Christopher Flores carries his bone flute, an ulna, he brought back (Every Heart a Doorway, 1) from the Country of the Bones, Mariposa, where his Skeleton Girl lives. Her parents dead, Sumi Onishi, who can read sign, had gone to a high Nonsense world, Confection, in Beneath the Sugar Sky, 3. Rini will be Sumi’s daughter. One day. Cora is, temporarily, not a mermaid since her return from the Trenches in Beneath the Sugar Sky.
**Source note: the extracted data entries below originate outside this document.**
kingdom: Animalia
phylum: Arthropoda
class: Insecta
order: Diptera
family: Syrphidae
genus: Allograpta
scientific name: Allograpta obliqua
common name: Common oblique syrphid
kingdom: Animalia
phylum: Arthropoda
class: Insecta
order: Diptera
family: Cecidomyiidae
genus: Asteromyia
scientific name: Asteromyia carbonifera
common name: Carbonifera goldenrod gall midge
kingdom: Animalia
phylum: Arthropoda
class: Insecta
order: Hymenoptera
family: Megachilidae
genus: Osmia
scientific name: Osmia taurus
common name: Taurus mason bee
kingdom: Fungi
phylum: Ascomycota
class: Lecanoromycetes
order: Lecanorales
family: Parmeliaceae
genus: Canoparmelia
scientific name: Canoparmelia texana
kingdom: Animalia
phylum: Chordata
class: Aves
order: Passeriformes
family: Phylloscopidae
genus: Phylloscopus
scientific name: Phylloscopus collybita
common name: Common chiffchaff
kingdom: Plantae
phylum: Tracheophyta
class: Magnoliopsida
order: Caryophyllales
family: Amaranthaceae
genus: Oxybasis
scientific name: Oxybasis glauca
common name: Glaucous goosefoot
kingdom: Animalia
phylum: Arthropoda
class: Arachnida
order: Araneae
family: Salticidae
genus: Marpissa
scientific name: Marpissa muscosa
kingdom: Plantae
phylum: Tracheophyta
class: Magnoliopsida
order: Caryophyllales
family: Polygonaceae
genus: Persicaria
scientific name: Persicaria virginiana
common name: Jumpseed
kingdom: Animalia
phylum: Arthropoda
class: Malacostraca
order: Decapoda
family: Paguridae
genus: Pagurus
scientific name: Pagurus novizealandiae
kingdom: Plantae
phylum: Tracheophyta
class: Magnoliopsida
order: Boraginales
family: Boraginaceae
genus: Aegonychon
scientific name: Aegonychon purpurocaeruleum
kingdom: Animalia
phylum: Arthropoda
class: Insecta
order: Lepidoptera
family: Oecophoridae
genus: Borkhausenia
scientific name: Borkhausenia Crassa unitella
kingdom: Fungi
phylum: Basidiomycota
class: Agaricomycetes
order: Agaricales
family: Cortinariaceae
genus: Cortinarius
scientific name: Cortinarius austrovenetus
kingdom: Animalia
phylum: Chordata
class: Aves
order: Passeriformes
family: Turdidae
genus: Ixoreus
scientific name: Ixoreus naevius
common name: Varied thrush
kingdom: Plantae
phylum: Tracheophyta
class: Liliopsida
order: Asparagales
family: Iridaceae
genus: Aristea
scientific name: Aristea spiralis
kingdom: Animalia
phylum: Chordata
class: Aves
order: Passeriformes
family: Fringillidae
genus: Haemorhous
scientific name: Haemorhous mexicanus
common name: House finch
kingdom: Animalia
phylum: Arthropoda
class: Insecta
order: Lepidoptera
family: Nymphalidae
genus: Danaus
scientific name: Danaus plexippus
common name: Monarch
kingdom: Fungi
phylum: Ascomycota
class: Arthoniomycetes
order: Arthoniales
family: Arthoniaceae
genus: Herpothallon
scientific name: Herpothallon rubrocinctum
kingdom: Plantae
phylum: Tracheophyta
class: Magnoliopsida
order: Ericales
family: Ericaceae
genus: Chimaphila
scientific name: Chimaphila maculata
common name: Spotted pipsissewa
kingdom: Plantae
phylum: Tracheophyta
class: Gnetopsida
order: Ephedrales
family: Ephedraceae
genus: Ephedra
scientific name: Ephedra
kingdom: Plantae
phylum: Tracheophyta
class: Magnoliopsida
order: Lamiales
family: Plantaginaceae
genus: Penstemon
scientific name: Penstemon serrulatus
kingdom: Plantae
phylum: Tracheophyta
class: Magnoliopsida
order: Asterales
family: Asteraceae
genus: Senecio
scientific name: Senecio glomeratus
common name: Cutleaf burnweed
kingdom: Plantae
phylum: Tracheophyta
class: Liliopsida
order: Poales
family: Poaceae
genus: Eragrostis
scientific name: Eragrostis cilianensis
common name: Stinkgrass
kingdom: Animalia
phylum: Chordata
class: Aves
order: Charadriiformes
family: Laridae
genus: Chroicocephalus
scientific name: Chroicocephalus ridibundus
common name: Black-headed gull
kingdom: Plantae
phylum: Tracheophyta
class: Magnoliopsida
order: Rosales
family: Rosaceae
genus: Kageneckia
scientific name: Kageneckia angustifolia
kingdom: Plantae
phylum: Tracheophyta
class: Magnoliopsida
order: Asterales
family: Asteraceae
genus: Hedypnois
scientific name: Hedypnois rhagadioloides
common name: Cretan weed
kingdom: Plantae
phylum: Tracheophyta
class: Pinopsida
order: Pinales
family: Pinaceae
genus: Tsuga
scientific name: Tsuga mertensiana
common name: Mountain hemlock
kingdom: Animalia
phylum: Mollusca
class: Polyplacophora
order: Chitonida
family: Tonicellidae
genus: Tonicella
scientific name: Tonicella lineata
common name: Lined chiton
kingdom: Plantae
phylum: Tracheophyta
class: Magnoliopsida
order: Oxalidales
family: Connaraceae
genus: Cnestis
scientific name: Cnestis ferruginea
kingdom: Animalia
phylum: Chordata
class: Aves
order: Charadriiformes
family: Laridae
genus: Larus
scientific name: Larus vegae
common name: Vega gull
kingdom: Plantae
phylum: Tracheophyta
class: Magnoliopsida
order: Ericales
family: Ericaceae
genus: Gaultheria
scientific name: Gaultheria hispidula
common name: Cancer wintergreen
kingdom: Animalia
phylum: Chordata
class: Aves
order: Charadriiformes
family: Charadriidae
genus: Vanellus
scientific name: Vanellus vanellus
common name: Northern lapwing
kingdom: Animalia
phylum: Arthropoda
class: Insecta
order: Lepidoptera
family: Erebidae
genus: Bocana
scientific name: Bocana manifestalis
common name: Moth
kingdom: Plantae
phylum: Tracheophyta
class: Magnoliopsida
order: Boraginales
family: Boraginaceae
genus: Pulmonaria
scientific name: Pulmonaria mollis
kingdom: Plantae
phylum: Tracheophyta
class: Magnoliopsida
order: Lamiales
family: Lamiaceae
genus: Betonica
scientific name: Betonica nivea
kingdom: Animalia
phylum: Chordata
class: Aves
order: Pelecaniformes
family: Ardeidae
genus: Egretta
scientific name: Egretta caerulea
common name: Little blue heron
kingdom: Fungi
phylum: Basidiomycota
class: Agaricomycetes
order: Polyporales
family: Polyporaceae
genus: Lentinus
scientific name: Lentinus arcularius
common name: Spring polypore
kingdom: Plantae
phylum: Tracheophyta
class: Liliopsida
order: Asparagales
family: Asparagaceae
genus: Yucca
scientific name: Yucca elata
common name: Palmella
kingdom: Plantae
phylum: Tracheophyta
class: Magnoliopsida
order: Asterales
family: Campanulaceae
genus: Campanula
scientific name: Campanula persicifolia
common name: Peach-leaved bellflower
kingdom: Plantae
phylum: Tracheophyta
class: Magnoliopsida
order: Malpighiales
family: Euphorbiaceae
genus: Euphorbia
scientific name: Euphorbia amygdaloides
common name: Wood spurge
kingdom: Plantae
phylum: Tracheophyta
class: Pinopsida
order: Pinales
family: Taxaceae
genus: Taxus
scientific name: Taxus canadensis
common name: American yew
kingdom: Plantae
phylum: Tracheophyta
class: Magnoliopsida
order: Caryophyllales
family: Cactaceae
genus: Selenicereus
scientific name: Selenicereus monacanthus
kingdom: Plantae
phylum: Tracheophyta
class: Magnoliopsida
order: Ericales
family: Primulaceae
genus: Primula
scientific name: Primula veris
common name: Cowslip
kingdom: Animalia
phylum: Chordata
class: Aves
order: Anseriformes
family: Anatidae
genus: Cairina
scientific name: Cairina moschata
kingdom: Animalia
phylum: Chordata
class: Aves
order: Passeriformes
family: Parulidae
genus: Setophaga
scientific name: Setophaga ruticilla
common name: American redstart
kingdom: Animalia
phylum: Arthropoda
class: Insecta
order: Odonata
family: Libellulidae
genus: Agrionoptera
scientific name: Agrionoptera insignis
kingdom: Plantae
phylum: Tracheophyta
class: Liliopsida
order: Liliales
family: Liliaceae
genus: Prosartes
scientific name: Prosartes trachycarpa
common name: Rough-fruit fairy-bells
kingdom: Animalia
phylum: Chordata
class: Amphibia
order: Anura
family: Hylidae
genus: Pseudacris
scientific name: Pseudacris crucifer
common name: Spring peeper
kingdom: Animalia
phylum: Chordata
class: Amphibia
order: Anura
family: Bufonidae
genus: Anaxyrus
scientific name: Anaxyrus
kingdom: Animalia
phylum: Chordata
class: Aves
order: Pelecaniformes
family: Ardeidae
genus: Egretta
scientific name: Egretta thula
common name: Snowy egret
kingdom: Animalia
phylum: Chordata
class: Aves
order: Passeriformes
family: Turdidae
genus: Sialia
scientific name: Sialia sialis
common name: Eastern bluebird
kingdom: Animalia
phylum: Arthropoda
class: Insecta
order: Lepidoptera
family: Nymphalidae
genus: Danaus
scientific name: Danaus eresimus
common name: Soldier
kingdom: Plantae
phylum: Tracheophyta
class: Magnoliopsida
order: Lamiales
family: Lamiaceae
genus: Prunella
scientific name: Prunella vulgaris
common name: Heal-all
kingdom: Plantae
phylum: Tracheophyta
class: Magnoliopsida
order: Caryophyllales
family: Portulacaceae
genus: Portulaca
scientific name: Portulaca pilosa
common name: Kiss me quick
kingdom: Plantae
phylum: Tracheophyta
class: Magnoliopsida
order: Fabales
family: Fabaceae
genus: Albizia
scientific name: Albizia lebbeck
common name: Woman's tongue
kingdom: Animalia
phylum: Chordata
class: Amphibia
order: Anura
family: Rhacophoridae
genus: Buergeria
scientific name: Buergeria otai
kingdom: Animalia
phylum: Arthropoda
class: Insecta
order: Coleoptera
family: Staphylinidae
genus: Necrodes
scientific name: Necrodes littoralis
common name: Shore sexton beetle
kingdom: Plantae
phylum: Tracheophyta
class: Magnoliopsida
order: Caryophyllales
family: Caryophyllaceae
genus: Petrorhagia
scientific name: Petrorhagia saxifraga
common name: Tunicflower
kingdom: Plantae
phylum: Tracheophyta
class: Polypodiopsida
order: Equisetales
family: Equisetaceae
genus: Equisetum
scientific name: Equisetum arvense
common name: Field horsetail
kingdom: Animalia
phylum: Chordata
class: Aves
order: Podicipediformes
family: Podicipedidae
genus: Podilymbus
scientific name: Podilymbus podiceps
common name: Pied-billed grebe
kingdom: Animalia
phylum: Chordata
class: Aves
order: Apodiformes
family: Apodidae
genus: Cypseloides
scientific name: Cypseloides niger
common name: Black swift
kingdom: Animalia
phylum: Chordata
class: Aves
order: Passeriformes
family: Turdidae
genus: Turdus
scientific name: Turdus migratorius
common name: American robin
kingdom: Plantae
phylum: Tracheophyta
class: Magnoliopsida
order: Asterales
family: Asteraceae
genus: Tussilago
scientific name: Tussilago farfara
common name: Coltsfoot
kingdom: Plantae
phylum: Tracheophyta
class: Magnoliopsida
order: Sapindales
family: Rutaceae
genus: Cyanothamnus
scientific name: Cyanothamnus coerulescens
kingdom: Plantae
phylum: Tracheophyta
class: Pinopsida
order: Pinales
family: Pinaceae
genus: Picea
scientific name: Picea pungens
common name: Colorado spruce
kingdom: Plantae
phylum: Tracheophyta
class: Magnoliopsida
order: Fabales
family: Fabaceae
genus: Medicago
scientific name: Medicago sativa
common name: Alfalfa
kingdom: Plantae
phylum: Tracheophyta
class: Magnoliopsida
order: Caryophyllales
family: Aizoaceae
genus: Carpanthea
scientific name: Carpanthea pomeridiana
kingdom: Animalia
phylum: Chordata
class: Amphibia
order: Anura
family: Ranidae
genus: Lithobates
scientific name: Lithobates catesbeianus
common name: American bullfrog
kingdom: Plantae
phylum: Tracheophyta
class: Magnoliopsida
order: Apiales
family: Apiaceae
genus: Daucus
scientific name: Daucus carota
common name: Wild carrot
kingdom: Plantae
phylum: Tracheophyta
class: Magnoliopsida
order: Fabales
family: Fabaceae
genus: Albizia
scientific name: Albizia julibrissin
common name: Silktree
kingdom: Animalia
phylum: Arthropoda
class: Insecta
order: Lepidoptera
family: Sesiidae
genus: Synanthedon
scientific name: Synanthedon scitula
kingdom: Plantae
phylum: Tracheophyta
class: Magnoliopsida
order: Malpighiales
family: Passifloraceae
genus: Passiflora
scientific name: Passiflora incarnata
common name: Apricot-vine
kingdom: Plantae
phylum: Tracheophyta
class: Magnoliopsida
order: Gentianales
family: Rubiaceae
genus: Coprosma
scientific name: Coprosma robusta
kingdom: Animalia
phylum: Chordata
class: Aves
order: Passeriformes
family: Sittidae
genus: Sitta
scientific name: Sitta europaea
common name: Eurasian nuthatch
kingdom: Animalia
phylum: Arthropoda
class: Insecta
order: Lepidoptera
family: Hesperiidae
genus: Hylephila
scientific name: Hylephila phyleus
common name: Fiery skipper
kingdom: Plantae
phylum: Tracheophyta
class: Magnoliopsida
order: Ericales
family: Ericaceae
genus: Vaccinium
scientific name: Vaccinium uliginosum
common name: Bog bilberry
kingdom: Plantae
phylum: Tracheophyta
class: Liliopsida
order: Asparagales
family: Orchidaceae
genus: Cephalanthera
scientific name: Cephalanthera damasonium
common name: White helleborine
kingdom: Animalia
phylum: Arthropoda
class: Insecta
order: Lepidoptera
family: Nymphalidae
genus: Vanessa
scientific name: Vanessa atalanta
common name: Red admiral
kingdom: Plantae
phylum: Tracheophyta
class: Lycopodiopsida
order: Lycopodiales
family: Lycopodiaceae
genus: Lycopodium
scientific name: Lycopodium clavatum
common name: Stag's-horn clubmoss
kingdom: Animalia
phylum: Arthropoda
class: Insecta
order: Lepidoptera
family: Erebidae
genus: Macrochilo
Nancy Whitman, who had introduced us to the series in Every Heart a Doorway, has gone back to the Halls of the Dead. Nadya, a Drowned Girl, had been Cora’s best friend.

The Moors are…
…an alternate plane of existence reached through a door. A land of eternal twilight of endless scientific experimentation and terrible consequences, surrounded by werewolves, gargoyles, and the Drowned Gods, and ruled in a teetering balance between Dr. Michel Bleak, a mad scientist, and the Master, a vampire. Mary is the Master’s housekeeper. Pony and Bones are the horses Jack created.

Gideon is the High Priest of the Drowned Gods and is based in the Drowned Abbey. Drs Ghast and Frost were the scientists before Bleak.

The Cover and Title

The cover is a bit confusing with its cheery looking green moor, the blue sky, and the distant mountains in a deep purple gray. The rest makes sense, though, with an old hand-hewn door in the center of the cover, the purple and white lightnings flashing around it — it us the inciting incident in the book that starts it all. I’m not sure about the white blurry dots scattered all over the cover. All the text is in white from the title at the very top of the cover with a tiny testimonial to the right of the first word. The author’s name is at the bottom with an info blurb below that.

The title may be referring to what happens to Kade, Cora, and Jill, as they Come Tumbling Down.